Power BI is turning 10, and we’re marking the occasion with a special community challenge. Use your creativity to tell a story, uncover trends, or highlight something unexpected.
Get startedJoin us for an expert-led overview of the tools and concepts you'll need to become a Certified Power BI Data Analyst and pass exam PL-300. Register now.
Hi,
I am working on a dashboard that I would like to publish. I would also like to set a scheduled refresh for it. All of my data is currently sourced from the Web. And apparently it is not possible to set a scheduled refresh if I use the function Web.BrowserContents in the queries.
I have been trying to work a way around it with the function Web.Contents but all I get is an empty table.

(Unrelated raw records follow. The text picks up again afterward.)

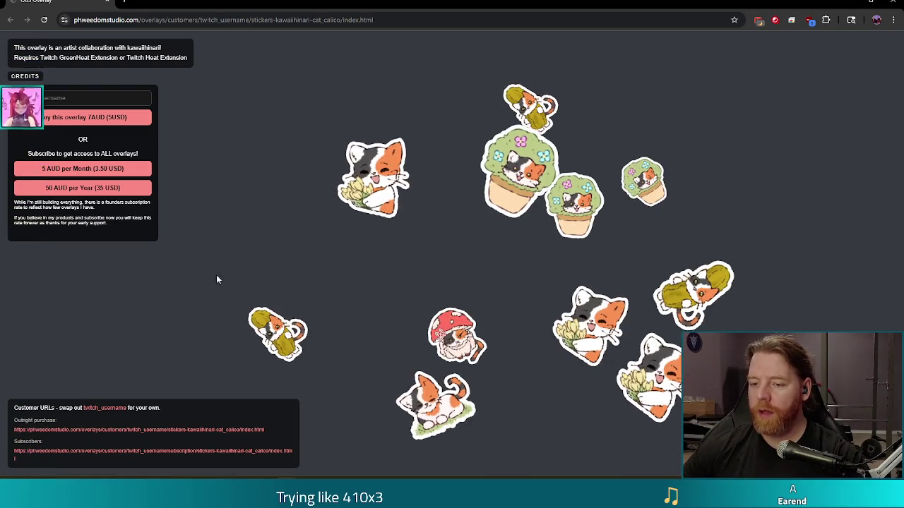
click(203, 293)
click(136, 322)
click(295, 164)
click(299, 94)
click(419, 86)
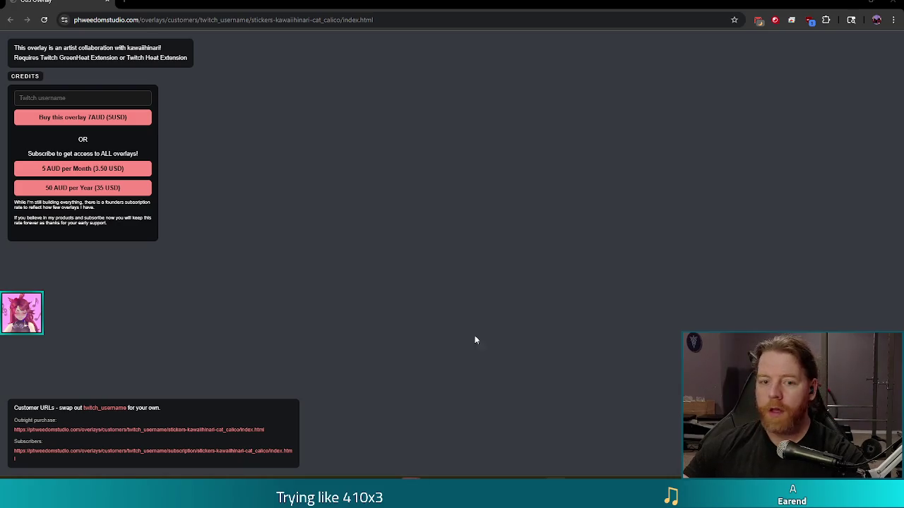
mouse_move(23, 82)
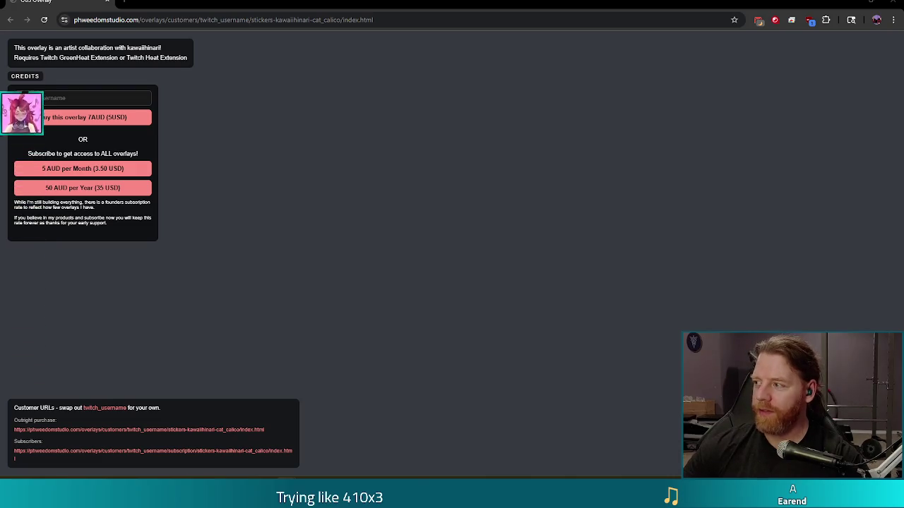
key(alt+Tab)
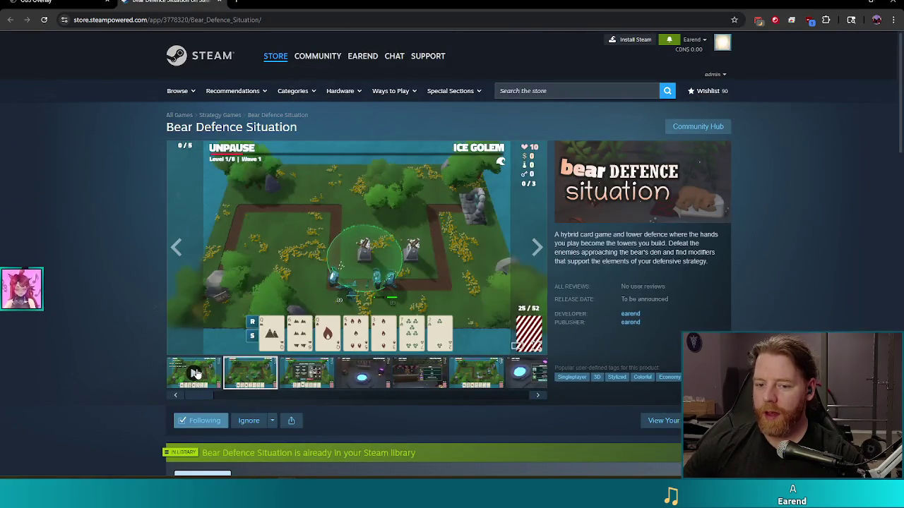
Step: Load the Bear Defence Situation trailer from the first carousel thumbnail and play it fullscreen
click(196, 375)
click(534, 346)
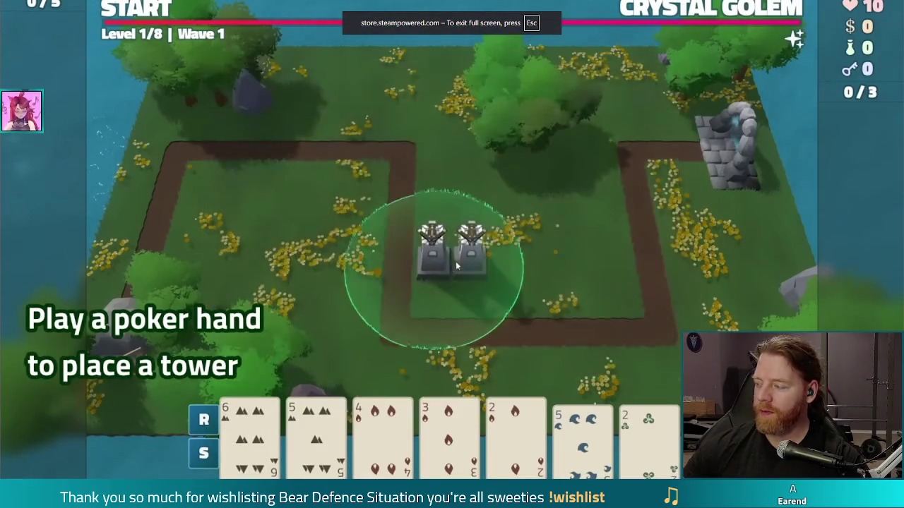
key(space)
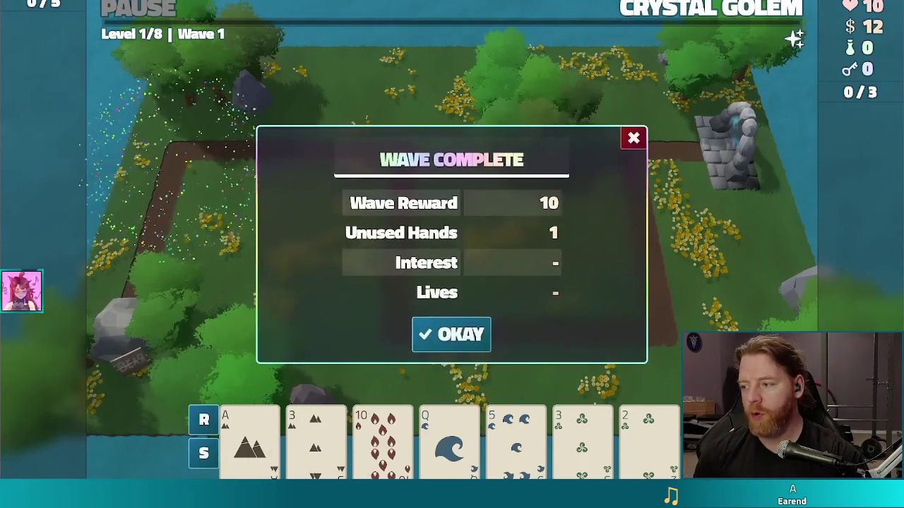
Step: Watch the fullscreen trailer through to its wishlist card
click(448, 329)
click(511, 332)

Here is the original query, the one that gives the expected output :
let
Source = Web.BrowserContents("https://ir.tevapharm.com" & "/news-and-events" & "/press-releases" & "/default.aspx"),
#"Extracted Table From Html" =
Html.Table(
Source,
{
{"URL","a[href^=""/news-""]", each [Attributes][href]},
{"Headline", ".module-news .module_headline"},
{"Date", ".module-news .module_date-time"}
},
[RowSelector=".module-news .module_item-wrap"]
),
#"Replaced Value" = Table.ReplaceValue(#"Extracted Table From Html","/news-","https://ir.tevapharm.com/news-",Replacer.ReplaceText,{"URL"}),
#"Changed Type" = Table.TransformColumnTypes(#"Replaced Value",{{"URL", type text}, {"Headline", type text}, {"Date", type date}})
in #"Changed Type"
Here is the query with the Web function replaced, it gives an empty table:
let
Source = Web.Contents("https://ir.tevapharm.com" & "/news-and-events" & "/press-releases" & "/default.aspx"),
#"Extracted Table From Html" =
Html.Table(
Source,
{
{"URL","a[href^=""/news-""]", each [Attributes][href]},
{"Headline", ".module-news .module_headline"},
{"Date", ".module-news .module_date-time"}
},
[RowSelector=".module-news .module_item-wrap"]
),
#"Replaced Value" = Table.ReplaceValue(#"Extracted Table From Html","/news-","https://ir.tevapharm.com/news-",Replacer.ReplaceText,{"URL"}),
#"Changed Type" = Table.TransformColumnTypes(#"Replaced Value",{{"URL", type text}, {"Headline", type text}, {"Date", type date}})
in #"Changed Type"
Then I tried changing the format of the source before extracting the HTML contents with thies query, but I also get an empty table:
let
Source = Web.Contents("https://ir.tevapharm.com" & "/news-and-events" & "/press-releases" & "/default.aspx"),
#"Binary to text"=Text.FromBinary(Source),
#"Extracted Table From Html" =
Html.Table(
#"Binary to text",
{
{"URL","a[href^=""/news-""]", each [Attributes][href]},
{"Headline", ".module-news .module_headline"},
{"Date", ".module-news .module_date-time"}
},
[RowSelector=".module-news .module_item-wrap"]
),
#"Replaced Value" = Table.ReplaceValue(#"Extracted Table From Html","/news-","https://ir.tevapharm.com/news-",Replacer.ReplaceText,{"URL"}),
#"Changed Type" = Table.TransformColumnTypes(#"Replaced Value",{{"URL", type text}, {"Headline", type text}, {"Date", type date}})
in #"Changed Type"
Has someone already had a similar problem ? Would love to know how you worked your way around it, thanks!
Solved! Go to Solution.
Hi @myriamouan,
This one's got me curious and unfortunately I seem to be running into the same dead ends as you.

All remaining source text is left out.